● DIRECTIONS
Answer with a number only, stating how many lines of the records hold the word "output".

Data extracted from a collection
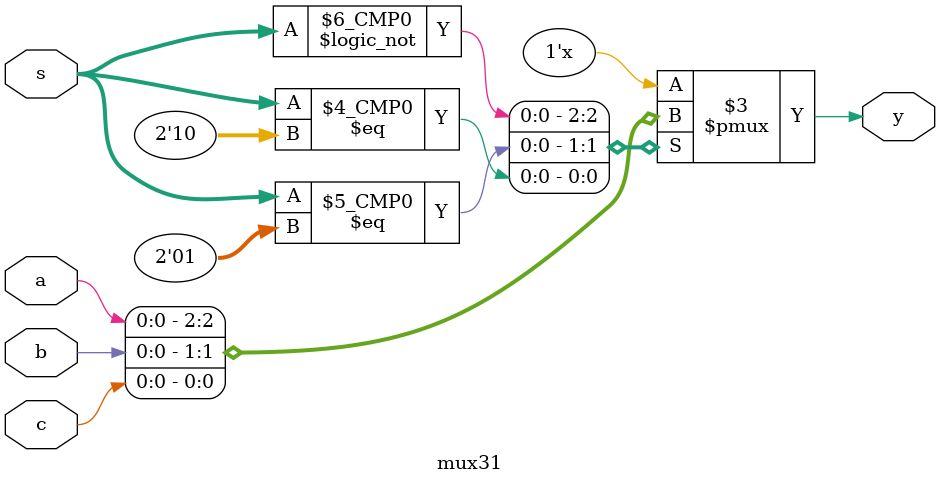
<source format=sv>
module mux31(input logic a, b, c, input logic[1:0] s, output logic y);
    always_comb begin
        case(s)
            2'b00: y = a;
            2'b01: y = b;
            2'b10: y = c;
            2'b11: y = 1'bX;
        endcase
    end
endmodule

</source>
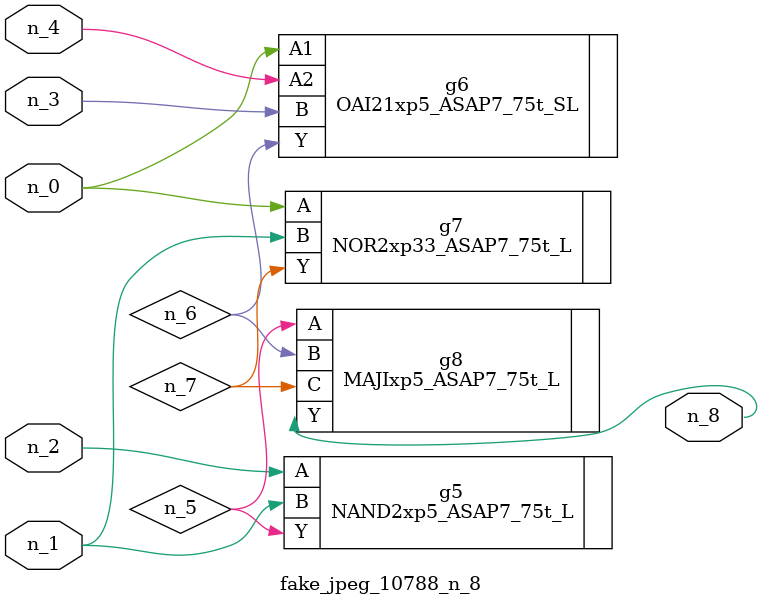
<source format=v>
module fake_jpeg_10788_n_8 (n_3, n_2, n_1, n_0, n_4, n_8);

input n_3;
input n_2;
input n_1;
input n_0;
input n_4;

output n_8;

wire n_6;
wire n_5;
wire n_7;

NAND2xp5_ASAP7_75t_L g5 ( 
.A(n_2),
.B(n_1),
.Y(n_5)
);

OAI21xp5_ASAP7_75t_SL g6 ( 
.A1(n_0),
.A2(n_4),
.B(n_3),
.Y(n_6)
);

NOR2xp33_ASAP7_75t_L g7 ( 
.A(n_0),
.B(n_1),
.Y(n_7)
);

MAJIxp5_ASAP7_75t_L g8 ( 
.A(n_5),
.B(n_6),
.C(n_7),
.Y(n_8)
);


endmodule
</source>
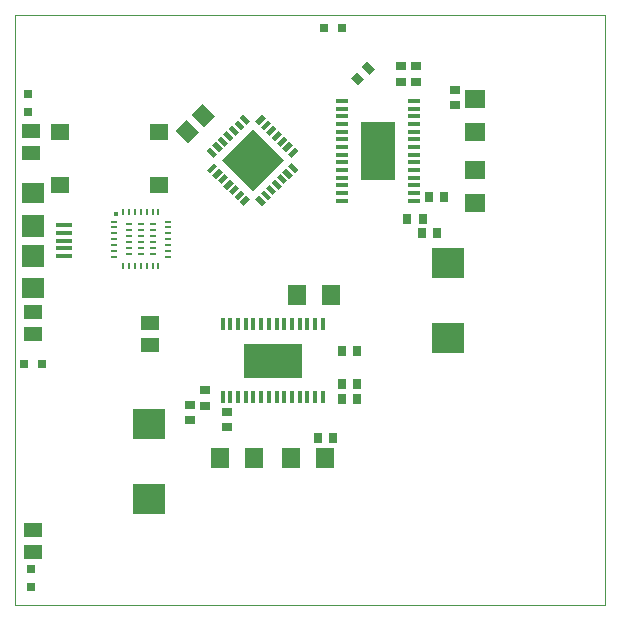
<source format=gtp>
G75*
%MOIN*%
%OFA0B0*%
%FSLAX25Y25*%
%IPPOS*%
%LPD*%
%AMOC8*
5,1,8,0,0,1.08239X$1,22.5*
%
%ADD10C,0.00000*%
%ADD11R,0.01378X0.03937*%
%ADD12R,0.19685X0.11811*%
%ADD13R,0.06299X0.07098*%
%ADD14R,0.03543X0.02756*%
%ADD15R,0.02756X0.03543*%
%ADD16R,0.10630X0.10039*%
%ADD17R,0.03937X0.01378*%
%ADD18R,0.11811X0.19685*%
%ADD19R,0.07098X0.06299*%
%ADD20R,0.03150X0.03150*%
%ADD21R,0.05118X0.05906*%
%ADD22R,0.06300X0.05512*%
%ADD23R,0.05906X0.05118*%
%ADD24R,0.01700X0.03200*%
%ADD25R,0.14600X0.14600*%
%ADD26R,0.02205X0.01024*%
%ADD27R,0.01024X0.02205*%
%ADD28R,0.01575X0.01575*%
%ADD29R,0.05512X0.01378*%
%ADD30R,0.07480X0.07087*%
%ADD31R,0.07480X0.07480*%
D10*
X0034331Y0035000D02*
X0034331Y0231850D01*
X0231181Y0231850D01*
X0231181Y0035000D01*
X0034331Y0035000D01*
D11*
X0103669Y0104270D03*
X0106228Y0104270D03*
X0108787Y0104270D03*
X0111346Y0104270D03*
X0113906Y0104270D03*
X0116465Y0104270D03*
X0119024Y0104270D03*
X0121583Y0104270D03*
X0124142Y0104270D03*
X0126701Y0104270D03*
X0129260Y0104270D03*
X0131819Y0104270D03*
X0134378Y0104270D03*
X0136937Y0104270D03*
X0136937Y0128581D03*
X0134378Y0128581D03*
X0131819Y0128581D03*
X0129260Y0128581D03*
X0126701Y0128581D03*
X0124142Y0128581D03*
X0121583Y0128581D03*
X0119024Y0128581D03*
X0116465Y0128581D03*
X0113906Y0128581D03*
X0111346Y0128581D03*
X0108787Y0128581D03*
X0106228Y0128581D03*
X0103669Y0128581D03*
D12*
X0120303Y0116425D03*
D13*
X0128500Y0138516D03*
X0139697Y0138516D03*
X0137697Y0083945D03*
X0126500Y0083945D03*
X0114059Y0083945D03*
X0102862Y0083945D03*
D14*
X0105039Y0094295D03*
X0105039Y0099413D03*
X0097697Y0101492D03*
X0092839Y0101720D03*
X0092839Y0096602D03*
X0097697Y0106610D03*
X0180996Y0201583D03*
X0180996Y0206701D03*
X0168169Y0209535D03*
X0163091Y0209535D03*
X0163091Y0214654D03*
X0168169Y0214654D03*
D15*
G36*
X0149914Y0214386D02*
X0151863Y0216335D01*
X0154366Y0213832D01*
X0152417Y0211883D01*
X0149914Y0214386D01*
G37*
G36*
X0146295Y0210767D02*
X0148244Y0212716D01*
X0150747Y0210213D01*
X0148798Y0208264D01*
X0146295Y0210767D01*
G37*
X0172417Y0171209D03*
X0177535Y0171209D03*
X0170339Y0163866D03*
X0170110Y0159008D03*
X0175228Y0159008D03*
X0165220Y0163866D03*
X0148531Y0119642D03*
X0143413Y0119642D03*
X0143366Y0108740D03*
X0143366Y0103661D03*
X0148484Y0103661D03*
X0148484Y0108740D03*
X0140531Y0090835D03*
X0135413Y0090835D03*
D16*
X0178587Y0124016D03*
X0178587Y0148976D03*
X0079087Y0095476D03*
X0079087Y0070516D03*
D17*
X0143250Y0169839D03*
X0143250Y0172398D03*
X0143250Y0174957D03*
X0143250Y0177516D03*
X0143250Y0180075D03*
X0143250Y0182634D03*
X0143250Y0185193D03*
X0143250Y0187752D03*
X0143250Y0190311D03*
X0143250Y0192870D03*
X0143250Y0195429D03*
X0143250Y0197988D03*
X0143250Y0200547D03*
X0143250Y0203106D03*
X0167561Y0203106D03*
X0167561Y0200547D03*
X0167561Y0197988D03*
X0167561Y0195429D03*
X0167561Y0192870D03*
X0167561Y0190311D03*
X0167561Y0187752D03*
X0167561Y0185193D03*
X0167561Y0182634D03*
X0167561Y0180075D03*
X0167561Y0177516D03*
X0167561Y0174957D03*
X0167561Y0172398D03*
X0167561Y0169839D03*
D18*
X0155406Y0186472D03*
D19*
X0187886Y0192669D03*
X0187886Y0203866D03*
X0187886Y0180228D03*
X0187886Y0169031D03*
D20*
X0143283Y0227500D03*
X0137378Y0227500D03*
X0038831Y0205453D03*
X0038831Y0199547D03*
X0037378Y0115500D03*
X0043283Y0115500D03*
X0039831Y0046953D03*
X0039831Y0041047D03*
D21*
G36*
X0087935Y0193194D02*
X0091554Y0196813D01*
X0095729Y0192638D01*
X0092110Y0189019D01*
X0087935Y0193194D01*
G37*
G36*
X0093225Y0198483D02*
X0096844Y0202102D01*
X0101019Y0197927D01*
X0097400Y0194308D01*
X0093225Y0198483D01*
G37*
D22*
X0082366Y0192858D03*
X0082366Y0175142D03*
X0049295Y0175142D03*
X0049295Y0192858D03*
D23*
X0039831Y0193240D03*
X0039831Y0185760D03*
X0040331Y0132740D03*
X0040331Y0125260D03*
X0079331Y0121760D03*
X0079331Y0129240D03*
X0040331Y0060240D03*
X0040331Y0052760D03*
D24*
G36*
X0110452Y0168116D02*
X0109250Y0169318D01*
X0111512Y0171580D01*
X0112714Y0170378D01*
X0110452Y0168116D01*
G37*
G36*
X0108614Y0169954D02*
X0107412Y0171156D01*
X0109674Y0173418D01*
X0110876Y0172216D01*
X0108614Y0169954D01*
G37*
G36*
X0106846Y0171722D02*
X0105644Y0172924D01*
X0107906Y0175186D01*
X0109108Y0173984D01*
X0106846Y0171722D01*
G37*
G36*
X0105007Y0173561D02*
X0103805Y0174763D01*
X0106067Y0177025D01*
X0107269Y0175823D01*
X0105007Y0173561D01*
G37*
G36*
X0103169Y0175399D02*
X0101967Y0176601D01*
X0104229Y0178863D01*
X0105431Y0177661D01*
X0103169Y0175399D01*
G37*
G36*
X0101401Y0177167D02*
X0100199Y0178369D01*
X0102461Y0180631D01*
X0103663Y0179429D01*
X0101401Y0177167D01*
G37*
G36*
X0099563Y0179005D02*
X0098361Y0180207D01*
X0100623Y0182469D01*
X0101825Y0181267D01*
X0099563Y0179005D01*
G37*
G36*
X0098361Y0186500D02*
X0099563Y0187702D01*
X0101825Y0185440D01*
X0100623Y0184238D01*
X0098361Y0186500D01*
G37*
G36*
X0100199Y0188338D02*
X0101401Y0189540D01*
X0103663Y0187278D01*
X0102461Y0186076D01*
X0100199Y0188338D01*
G37*
G36*
X0101967Y0190106D02*
X0103169Y0191308D01*
X0105431Y0189046D01*
X0104229Y0187844D01*
X0101967Y0190106D01*
G37*
G36*
X0103805Y0191945D02*
X0105007Y0193147D01*
X0107269Y0190885D01*
X0106067Y0189683D01*
X0103805Y0191945D01*
G37*
G36*
X0105644Y0193783D02*
X0106846Y0194985D01*
X0109108Y0192723D01*
X0107906Y0191521D01*
X0105644Y0193783D01*
G37*
G36*
X0107412Y0195551D02*
X0108614Y0196753D01*
X0110876Y0194491D01*
X0109674Y0193289D01*
X0107412Y0195551D01*
G37*
G36*
X0109250Y0197389D02*
X0110452Y0198591D01*
X0112714Y0196329D01*
X0111512Y0195127D01*
X0109250Y0197389D01*
G37*
G36*
X0115685Y0195127D02*
X0114483Y0196329D01*
X0116745Y0198591D01*
X0117947Y0197389D01*
X0115685Y0195127D01*
G37*
G36*
X0117523Y0193289D02*
X0116321Y0194491D01*
X0118583Y0196753D01*
X0119785Y0195551D01*
X0117523Y0193289D01*
G37*
G36*
X0119291Y0191521D02*
X0118089Y0192723D01*
X0120351Y0194985D01*
X0121553Y0193783D01*
X0119291Y0191521D01*
G37*
G36*
X0121129Y0189683D02*
X0119927Y0190885D01*
X0122189Y0193147D01*
X0123391Y0191945D01*
X0121129Y0189683D01*
G37*
G36*
X0122968Y0187844D02*
X0121766Y0189046D01*
X0124028Y0191308D01*
X0125230Y0190106D01*
X0122968Y0187844D01*
G37*
G36*
X0124736Y0186076D02*
X0123534Y0187278D01*
X0125796Y0189540D01*
X0126998Y0188338D01*
X0124736Y0186076D01*
G37*
G36*
X0126574Y0184238D02*
X0125372Y0185440D01*
X0127634Y0187702D01*
X0128836Y0186500D01*
X0126574Y0184238D01*
G37*
G36*
X0125372Y0181267D02*
X0126574Y0182469D01*
X0128836Y0180207D01*
X0127634Y0179005D01*
X0125372Y0181267D01*
G37*
G36*
X0123534Y0179429D02*
X0124736Y0180631D01*
X0126998Y0178369D01*
X0125796Y0177167D01*
X0123534Y0179429D01*
G37*
G36*
X0121766Y0177661D02*
X0122968Y0178863D01*
X0125230Y0176601D01*
X0124028Y0175399D01*
X0121766Y0177661D01*
G37*
G36*
X0119927Y0175823D02*
X0121129Y0177025D01*
X0123391Y0174763D01*
X0122189Y0173561D01*
X0119927Y0175823D01*
G37*
G36*
X0118089Y0173984D02*
X0119291Y0175186D01*
X0121553Y0172924D01*
X0120351Y0171722D01*
X0118089Y0173984D01*
G37*
G36*
X0116321Y0172216D02*
X0117523Y0173418D01*
X0119785Y0171156D01*
X0118583Y0169954D01*
X0116321Y0172216D01*
G37*
G36*
X0114483Y0170378D02*
X0115685Y0171580D01*
X0117947Y0169318D01*
X0116745Y0168116D01*
X0114483Y0170378D01*
G37*
D25*
G36*
X0123921Y0183354D02*
X0113598Y0173031D01*
X0103275Y0183354D01*
X0113598Y0193677D01*
X0123921Y0183354D01*
G37*
D26*
X0085386Y0162906D03*
X0085386Y0160937D03*
X0085386Y0158969D03*
X0085386Y0157000D03*
X0085386Y0155031D03*
X0085386Y0153063D03*
X0085386Y0151094D03*
X0080268Y0152079D03*
X0080268Y0154047D03*
X0080268Y0156016D03*
X0080268Y0157984D03*
X0080268Y0159953D03*
X0080268Y0161921D03*
X0076331Y0161921D03*
X0076331Y0159953D03*
X0076331Y0157984D03*
X0076331Y0156016D03*
X0076331Y0154047D03*
X0076331Y0152079D03*
X0072394Y0152079D03*
X0072394Y0154047D03*
X0072394Y0156016D03*
X0072394Y0157984D03*
X0072394Y0159953D03*
X0072394Y0161921D03*
X0067276Y0160937D03*
X0067276Y0158969D03*
X0067276Y0157000D03*
X0067276Y0155031D03*
X0067276Y0153063D03*
X0067276Y0151094D03*
X0067276Y0162906D03*
D27*
X0070425Y0166055D03*
X0072394Y0166055D03*
X0074362Y0166055D03*
X0076331Y0166055D03*
X0078299Y0166055D03*
X0080268Y0166055D03*
X0082236Y0166055D03*
X0082236Y0147945D03*
X0080268Y0147945D03*
X0078299Y0147945D03*
X0076331Y0147945D03*
X0074362Y0147945D03*
X0072394Y0147945D03*
X0070425Y0147945D03*
D28*
X0068063Y0165268D03*
D29*
X0050764Y0161618D03*
X0050764Y0159059D03*
X0050764Y0156500D03*
X0050764Y0153941D03*
X0050764Y0151382D03*
D30*
X0040331Y0140752D03*
X0040331Y0172248D03*
D31*
X0040331Y0161500D03*
X0040331Y0151500D03*
M02*

</source>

● WRITTEN SOLUTION
2